**DATASET**
--- START ---

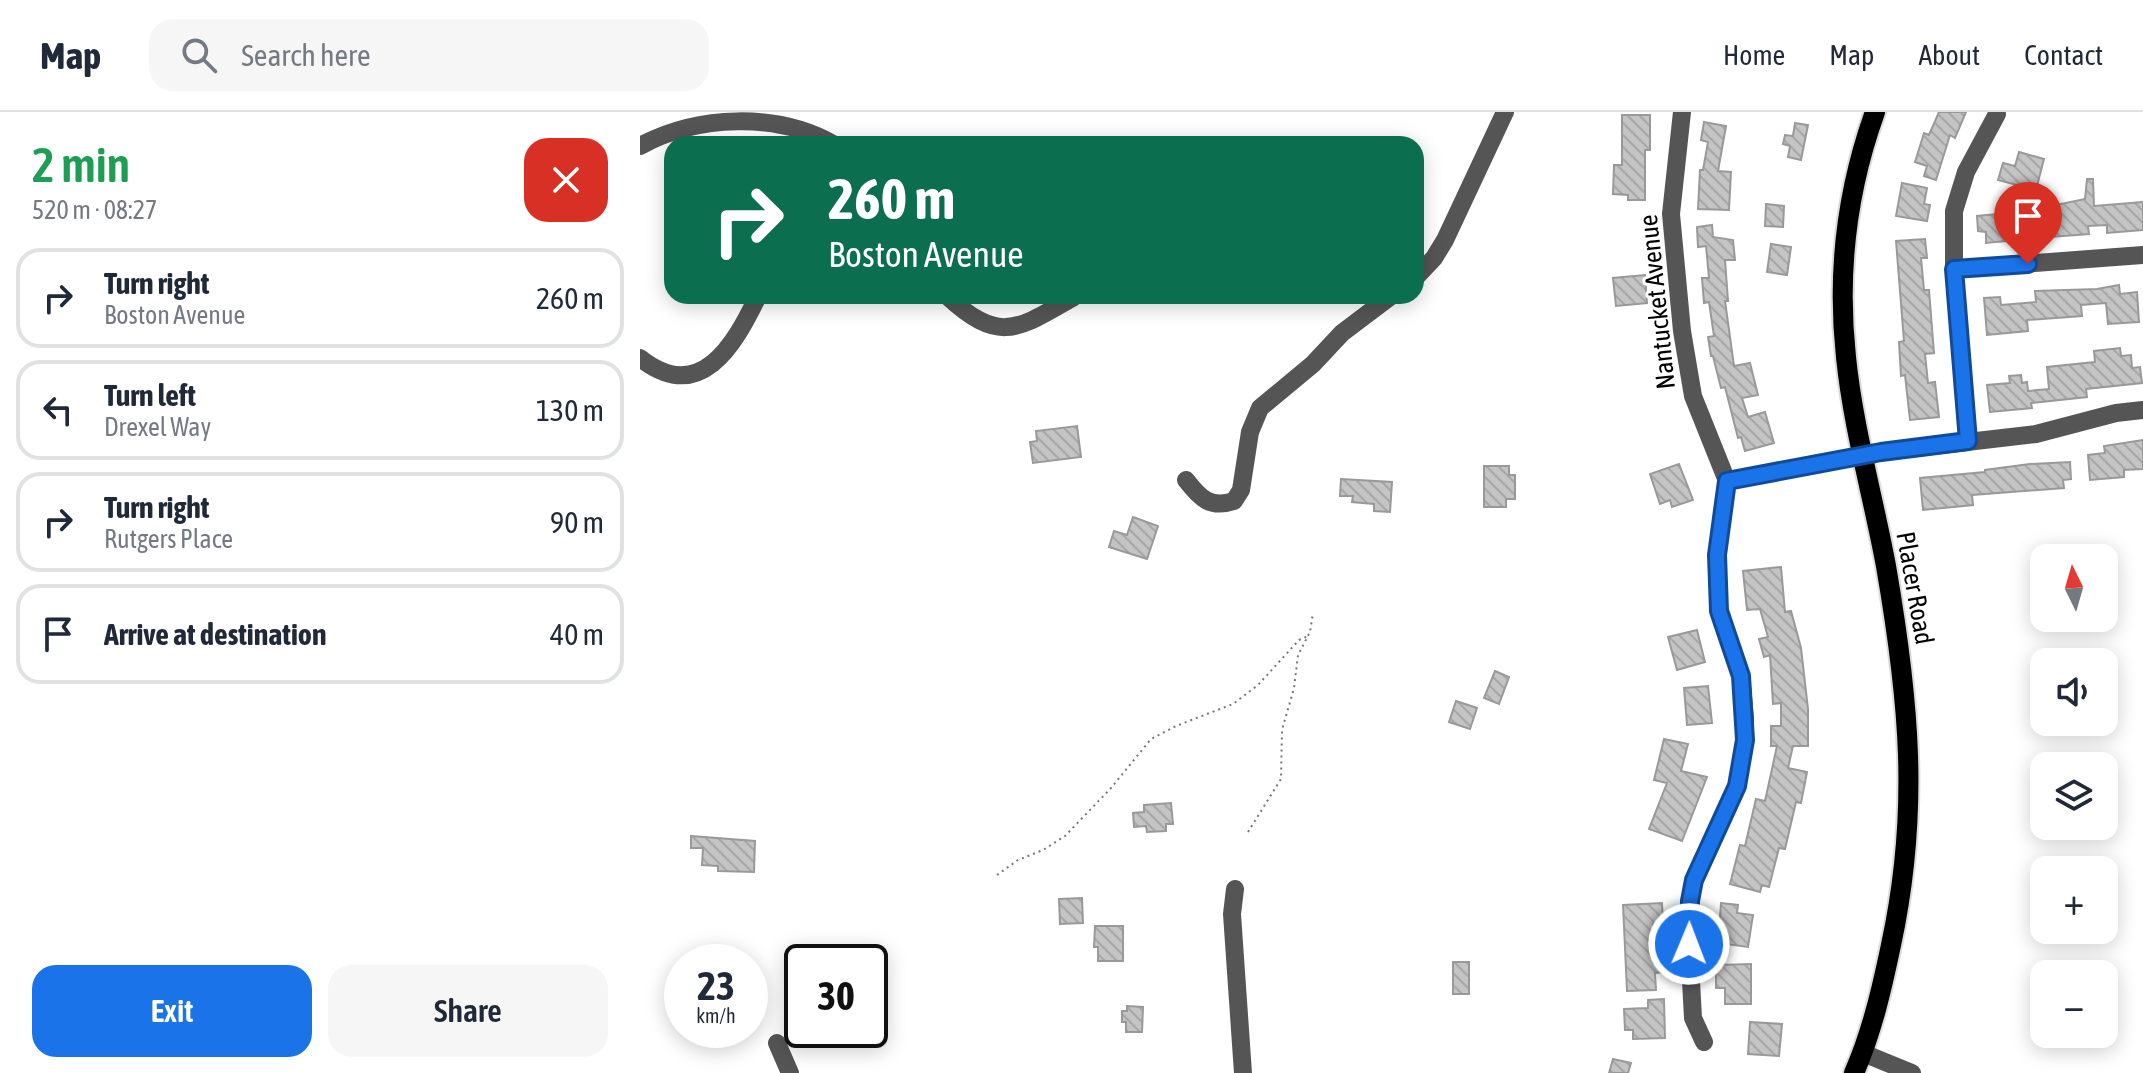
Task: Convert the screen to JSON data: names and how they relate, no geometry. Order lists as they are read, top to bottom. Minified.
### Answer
{"streets":{"main road":["Placer Road"],"street":["Nantucket Avenue"]},"north":"top","page":{"header":"Map","search":"Search here","nav":["Home","Map","About","Contact"],"heading":["2 min","520 m · 08:27"],"turn":["260 m","Boston Avenue"],"list":[{"name":"Turn right","note":"Boston Avenue","value":"260 m"},{"name":"Turn left","note":"Drexel Way","value":"130 m"},{"name":"Turn right","note":"Rutgers Place","value":"90 m"},{"name":"Arrive at destination","value":"40 m"}],"map_buttons":["+","−"],"speed":"23 km/h","limit":"30","buttons":["Exit","Share"]}}
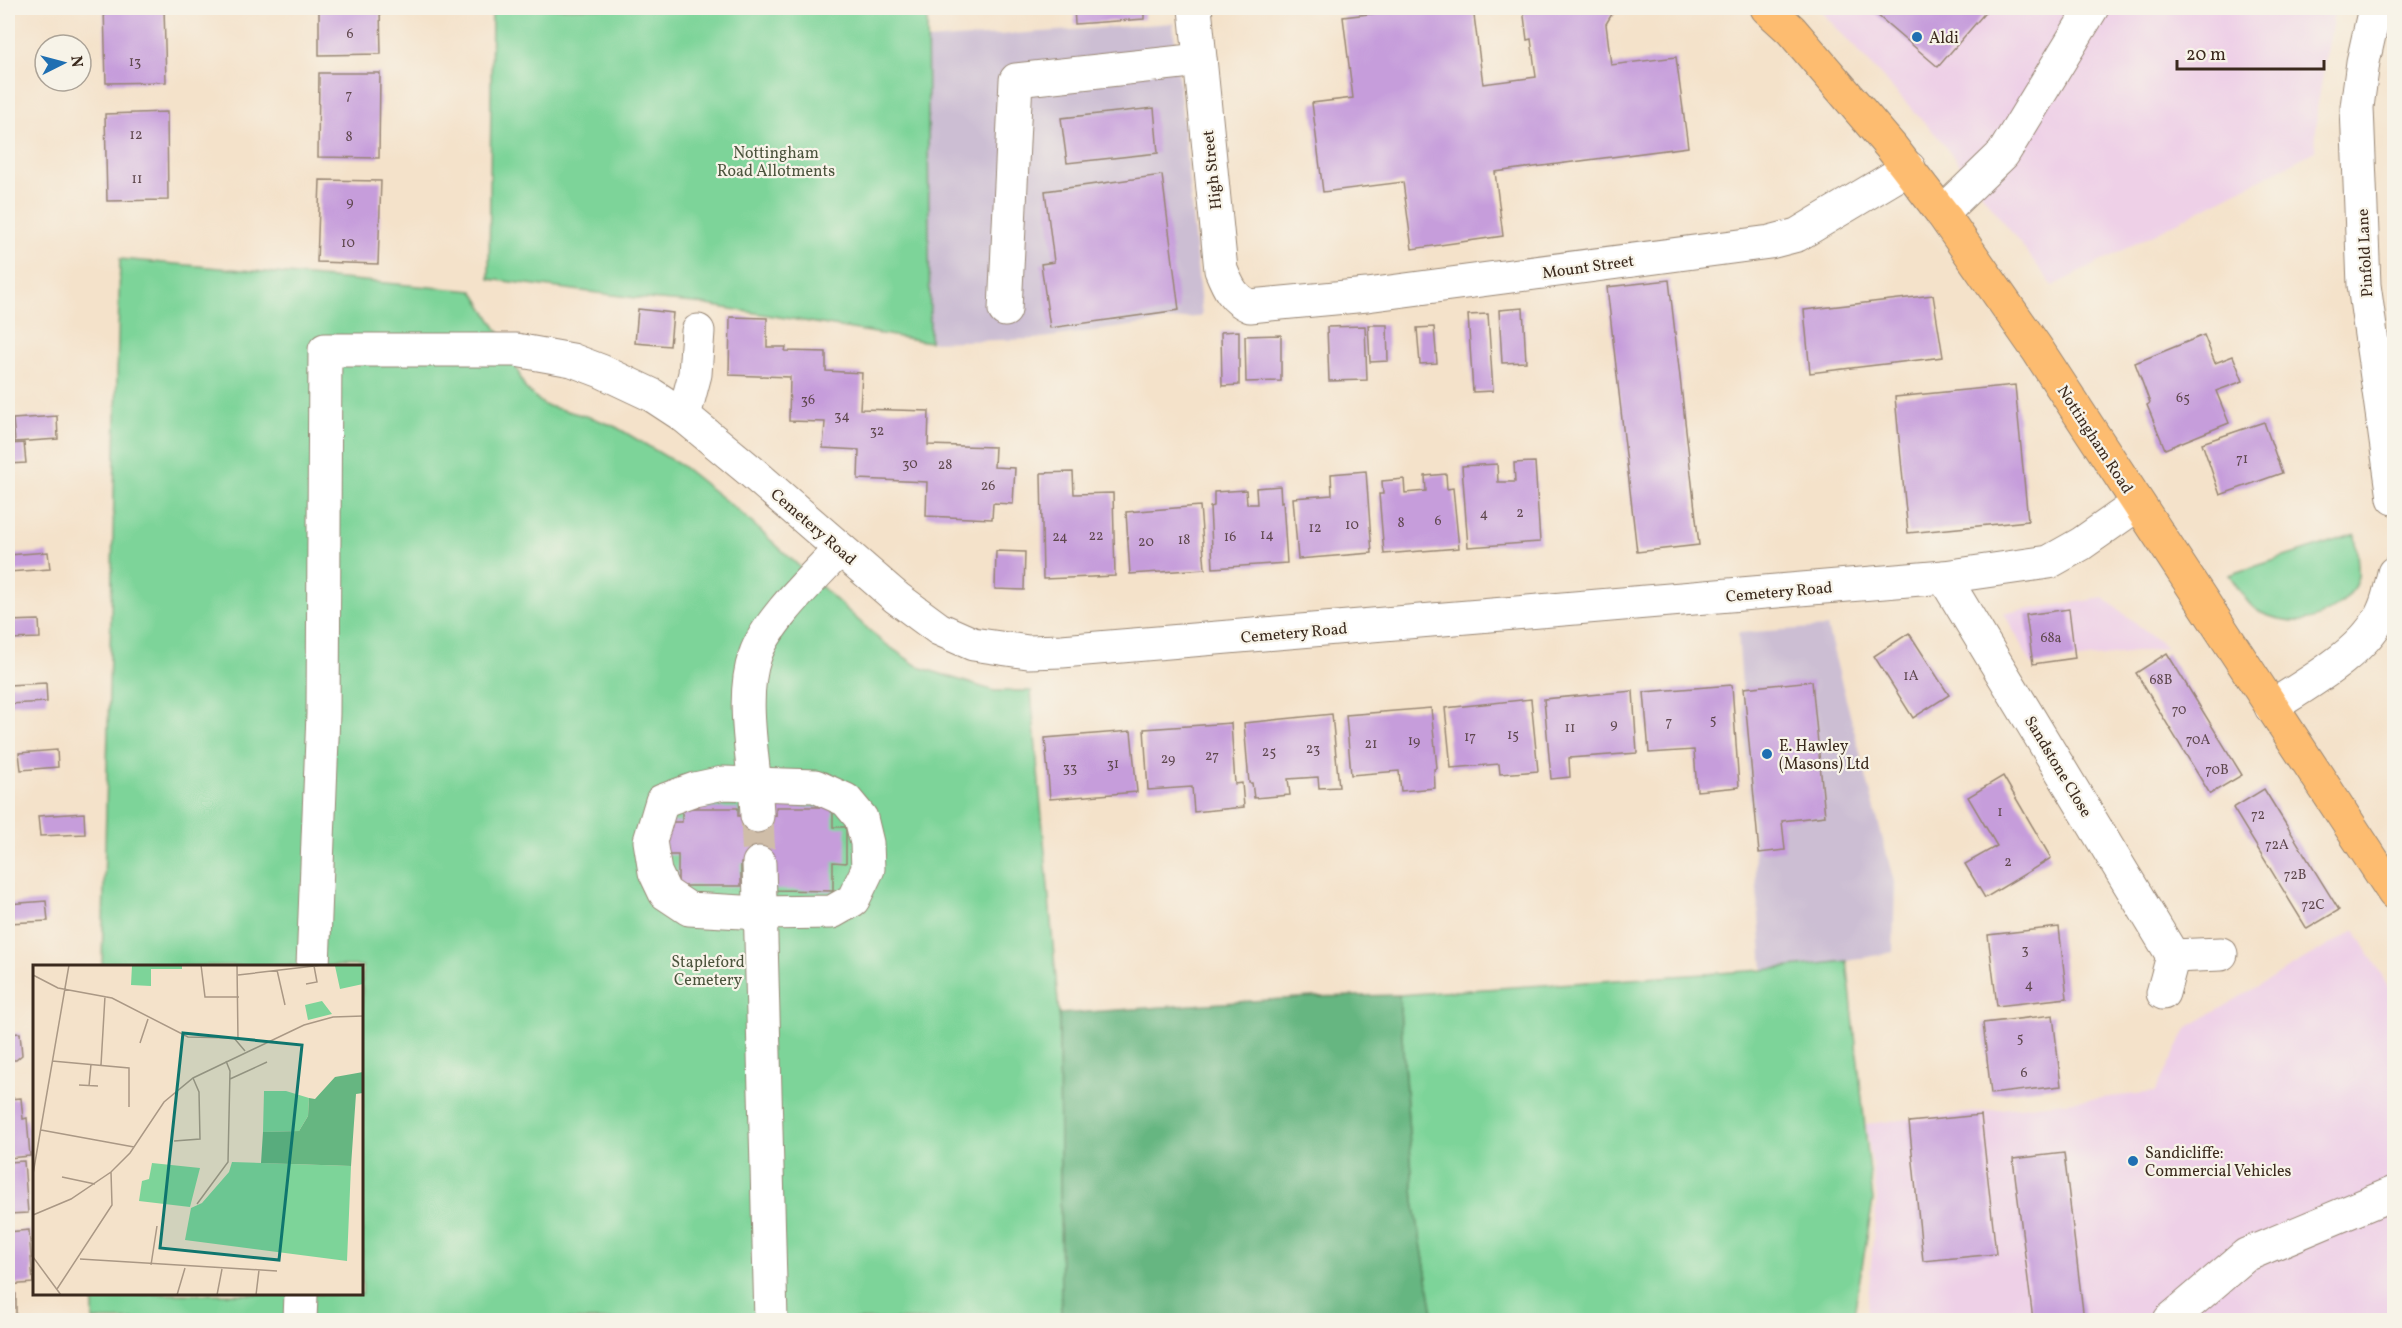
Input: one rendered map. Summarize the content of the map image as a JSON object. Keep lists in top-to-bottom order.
{
  "streets": {
    "main road": ["Nottingham Road"],
    "street": [
      "High Street",
      "Pinfold Lane",
      "Mount Street",
      "Cemetery Road",
      "Sandstone Close"
    ]
  },
  "crossings": [
    ["High Street", "Mount Street"],
    ["Mount Street", "Nottingham Road"],
    ["Nottingham Road", "Cemetery Road"],
    ["Cemetery Road", "Sandstone Close"]
  ],
  "parks": ["Nottingham Road Allotments", "Stapleford Cemetery"],
  "places": ["Aldi", "E. Hawley (Masons) Ltd", "Sandicliffe: Commercial Vehicles"],
  "house_numbers": [
    "6",
    "13",
    "7",
    "12",
    "8",
    "11",
    "9",
    "10",
    "65",
    "36",
    "34",
    "32",
    "71",
    "30",
    "28",
    "26",
    "2",
    "4",
    "6",
    "8",
    "10",
    "12",
    "14",
    "22",
    "24",
    "16",
    "18",
    "20",
    "68a",
    "1A",
    "68B",
    "70",
    "5",
    "7",
    "9",
    "11",
    "15",
    "17",
    "70A",
    "19",
    "21",
    "23",
    "25",
    "27",
    "29",
    "31",
    "33",
    "70B",
    "1",
    "72",
    "72A",
    "2",
    "72B",
    "72C",
    "3",
    "4",
    "5",
    "6"
  ],
  "scale_bar": "20 m",
  "north": "right"
}
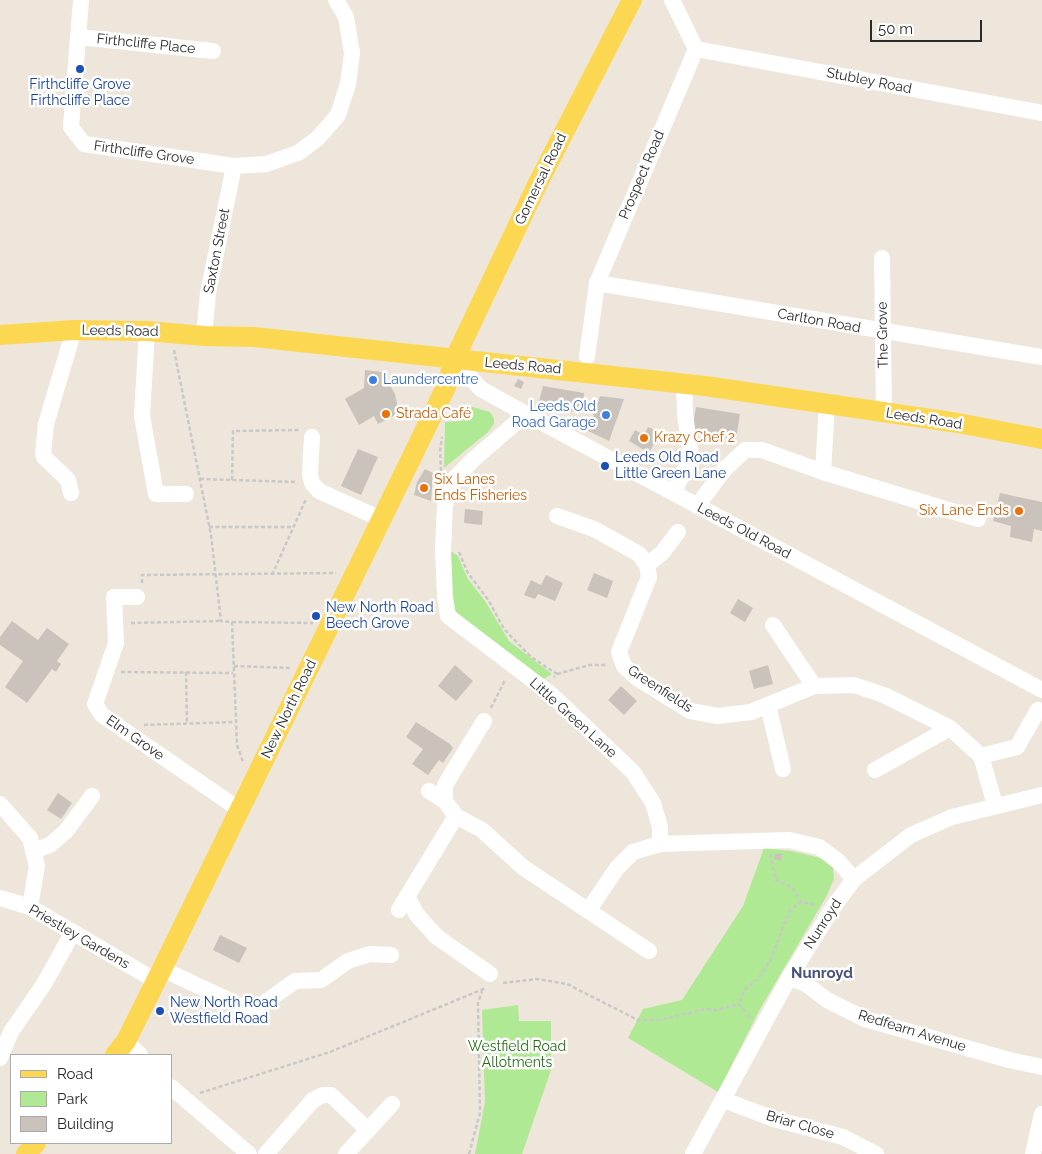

--- END ---

**TASK OBJECTIVE**
Count how many lines in the material above hold the word "streets", then write the number and nothing more.

**RESPONSE TO THIS TASK**
2